Electrospinning of animal-free derived collagen-like protein: Development and characterization of VECOLLAN®- nanofibers for biomedical applications

This study investigates the potential of VECOLLAN®, a recombinant, novel, non-animal-derived collagen-like protein, for use in electrospinning applications relevant to biomedical and drug delivery sectors. Given the limitations of animal-derived collagens, including immunogenicity and variability, VECOLLAN® offers a promising alternative due to its biotechnological production and non-immunogenic, non-allergenic, and non-inflammatory properties. We optimized the electrospinning parameters for VECOLLAN® and examined the effects of a novel coaxial crosslinking approach on the dissolution and disintegration behaviors of the resultant fibers.

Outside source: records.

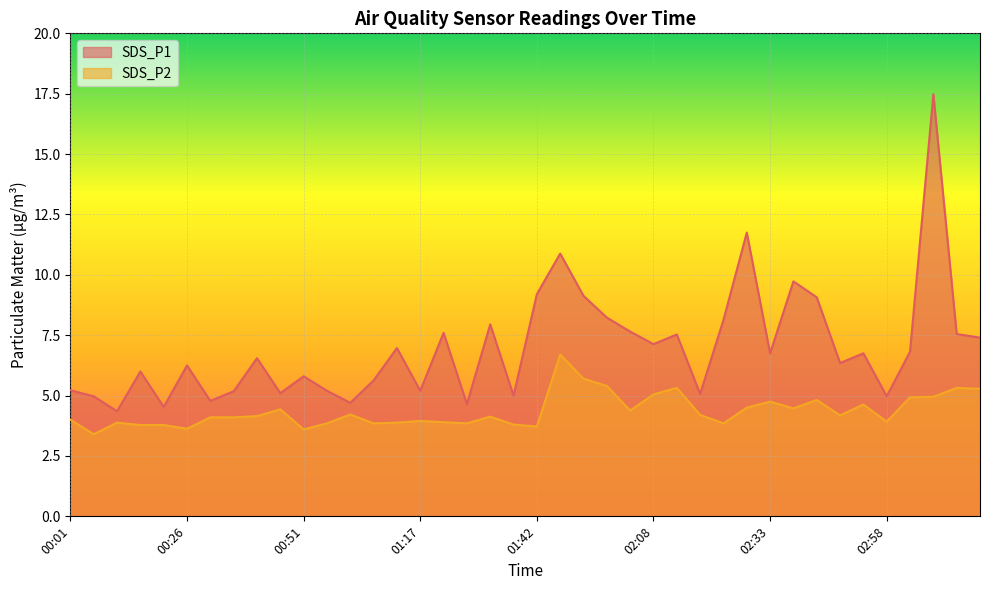

Is the value of SDS_P1 at 02:43 greater than the value of SDS_P2 at 02:33?

Yes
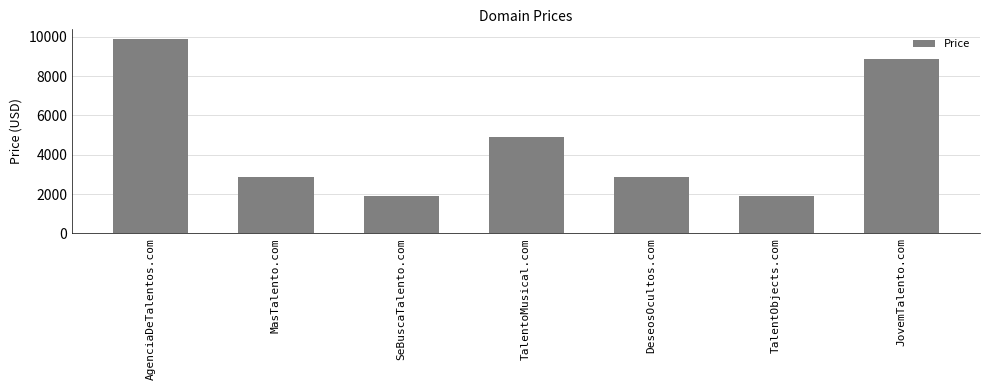

The chart shows a value of 3192 at SeBuscaTalento.com. True or false?

False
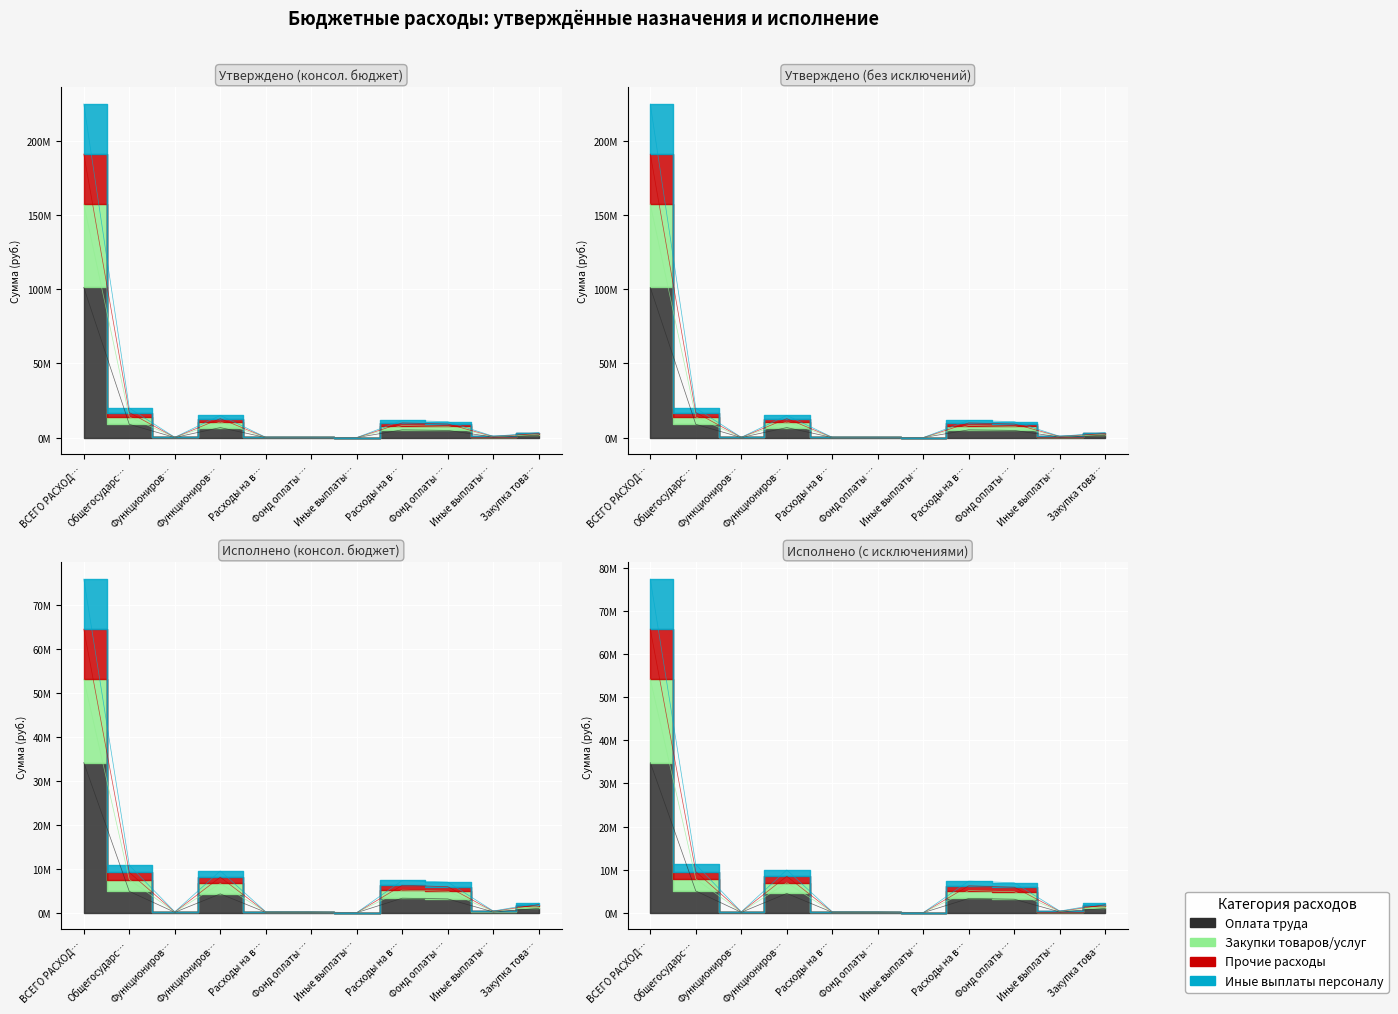

True or false: Утверждено (консол. бюджет) and Утверждено (без исключений) cross at least once.

False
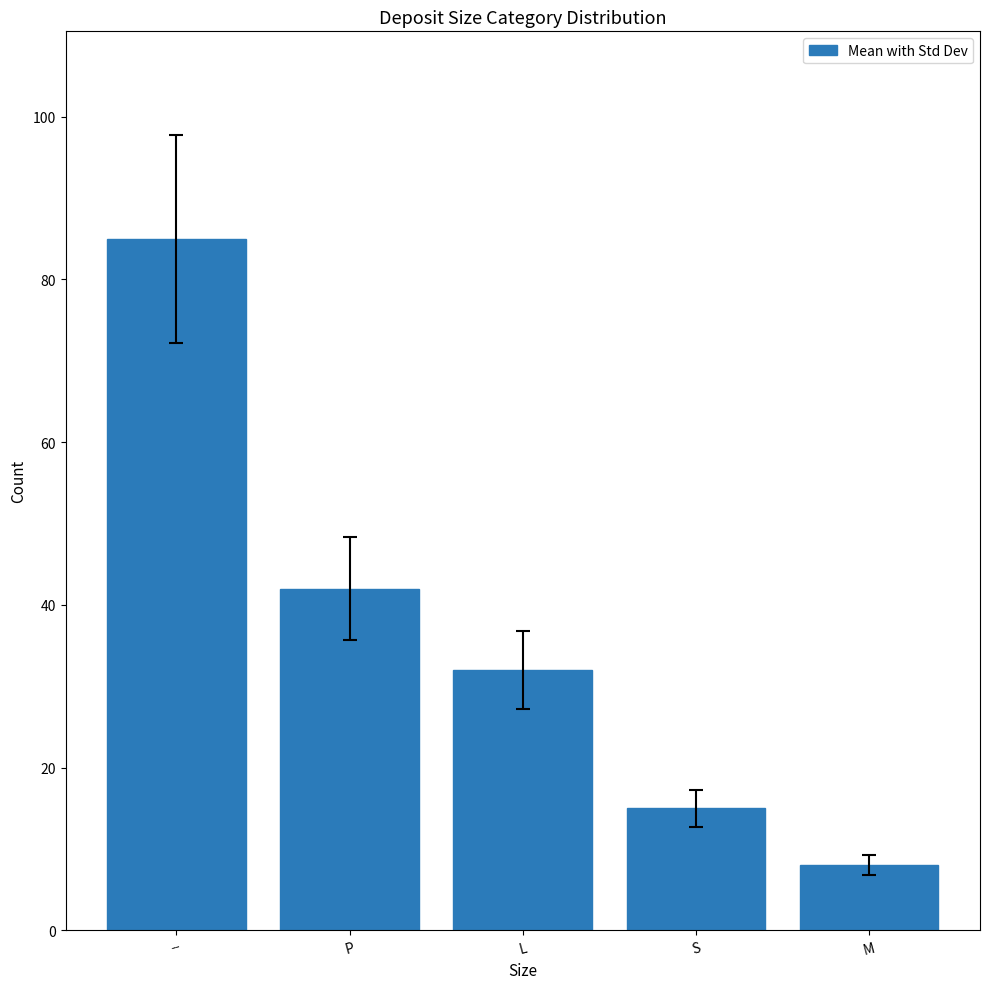

What position from the right is P?

4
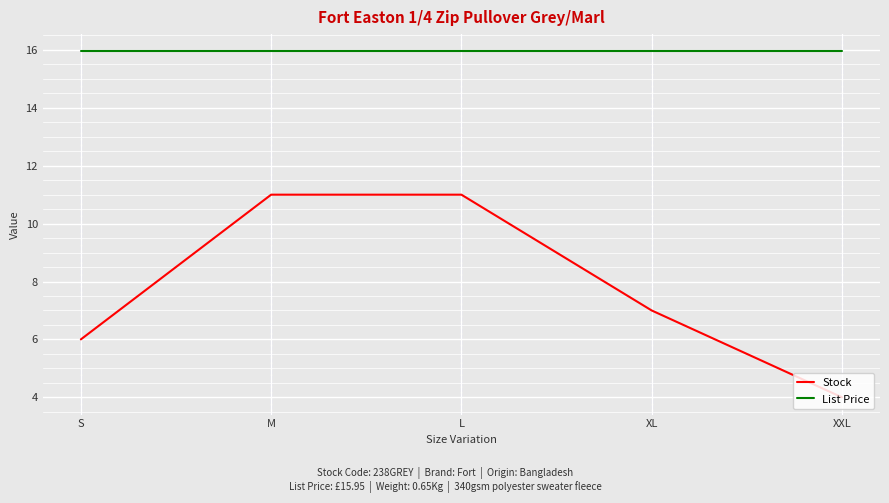

What is the difference between the maximum and second lowest values in the Stock series?

5.0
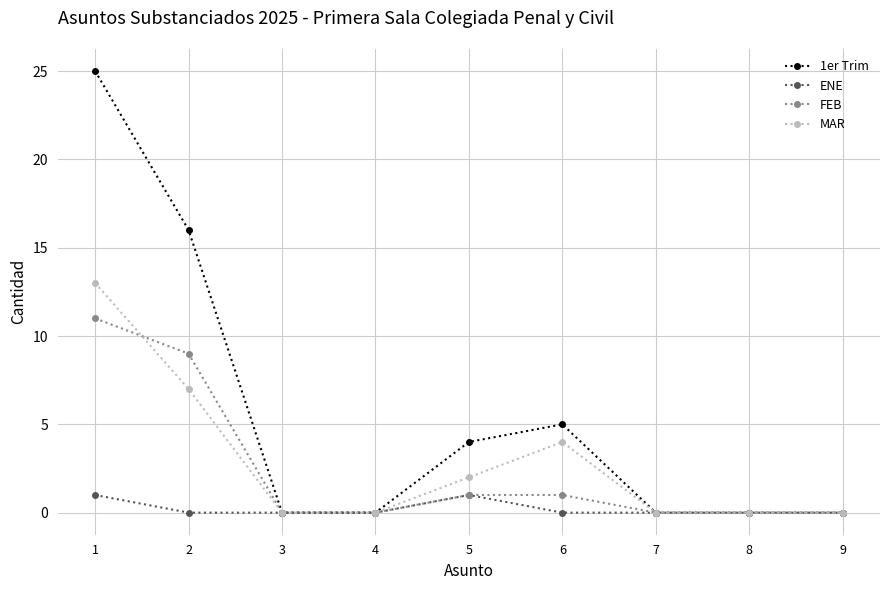

Is it true that 1er Trim equals -11 at 4?

False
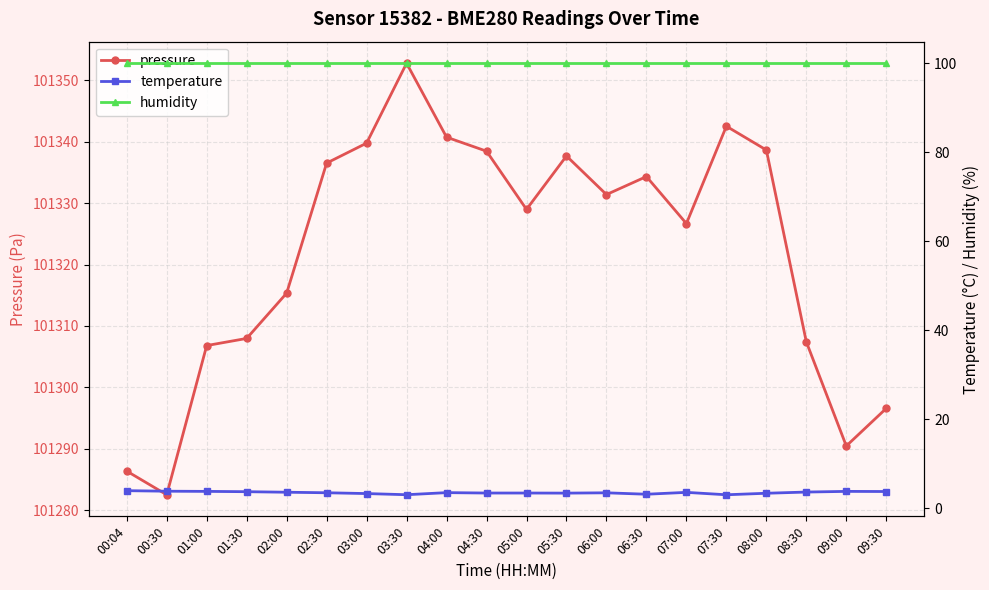

What is the value of the humidity point at the 11th from the left?

100.0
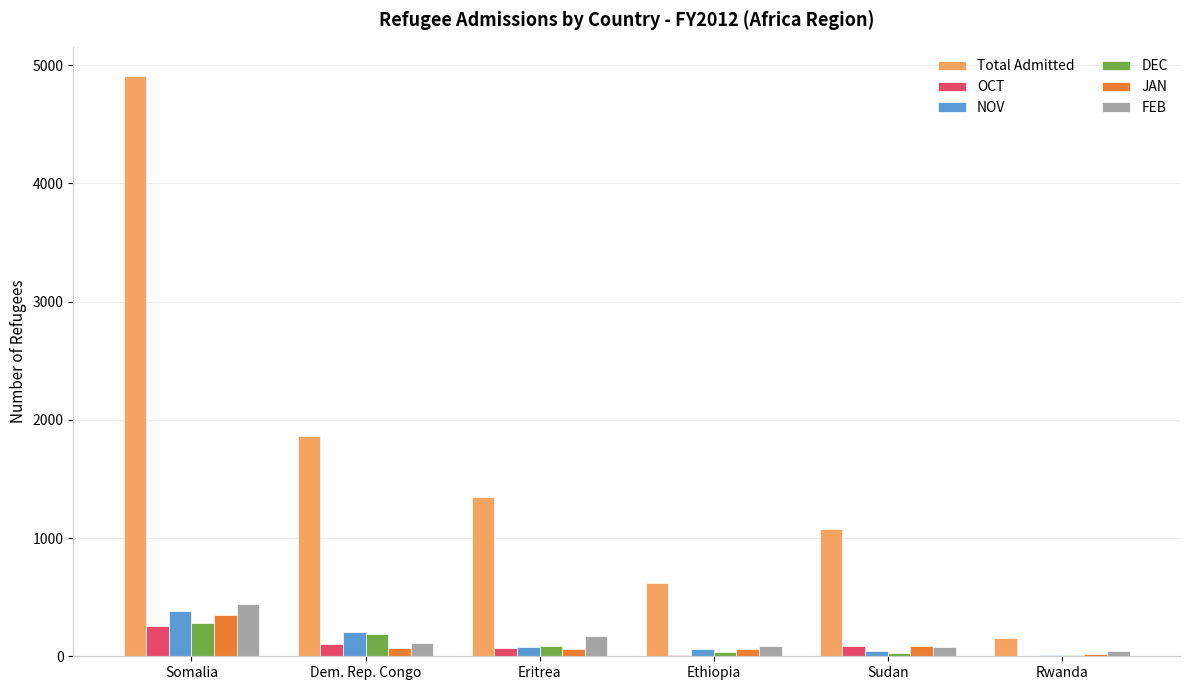

Which series has the largest total across all categories?

Total Admitted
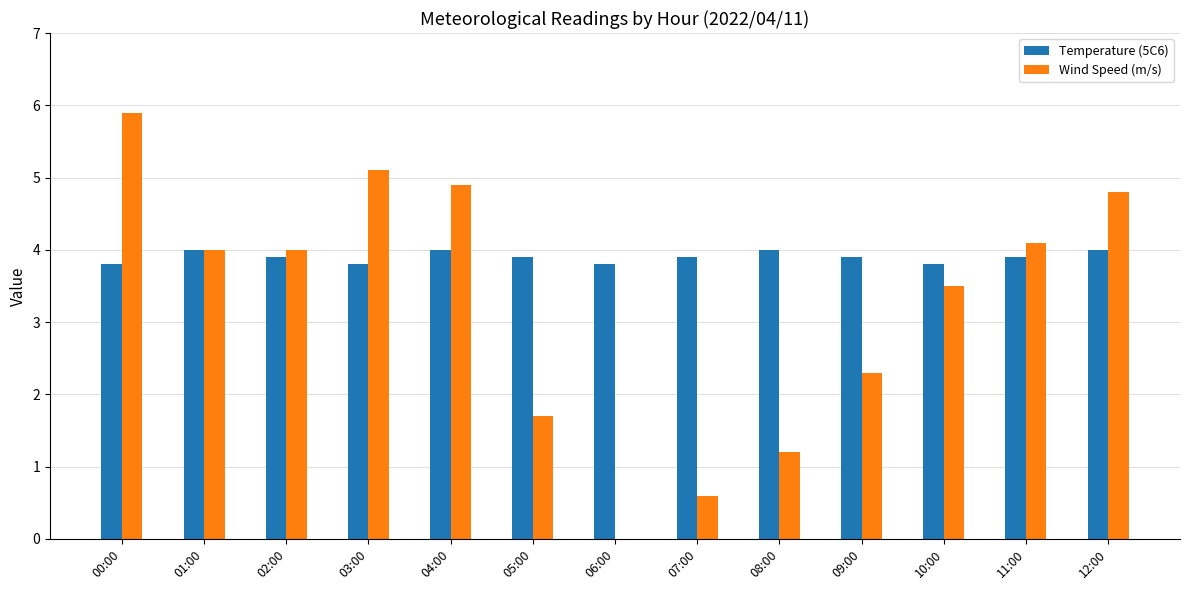

Is the value of Wind Speed (m/s) at 09:00 greater than the value of Temperature (5C6) at 04:00?

No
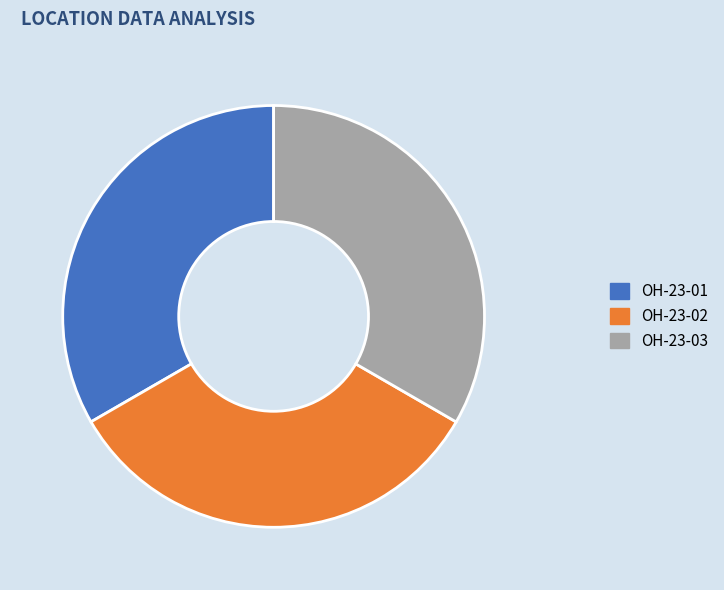

The OH-23-01 slice represents 33% of the pie. True or false?

True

Our results demonstrate that VECOLLAN®-based fibers can achieve varying degrees of water insolubility, influenced by crosslinker concentration and type of crosslinker. Additionally, the fibers exhibit distinct swelling behaviors. With the addition of hyaluronic acid, the water absorption capacity could be increased. We investigated the distribution of silver nanoparticles within the fibers, confirming the homogeneity of the coaxial electrospinning process. Mechanical tests revealed that increased crosslinker concentrations lead to greater stability and rigidity, while elastin incorporation improved elongation properties. This study lays the groundwork for developing electrospun fibers made from a non-animal-derived collagen-like protein, highlighting the potential for applications in drug delivery and tissue engineering. Future research should focus on assessing the biocompatibility of these fibers further to explore their utility as drug carriers or cell scaffolds. Overall, our findings underscore the promising properties of VECOLLAN®-based fibers in advancing innovative solutions in the biomedical and drug delivery sectors.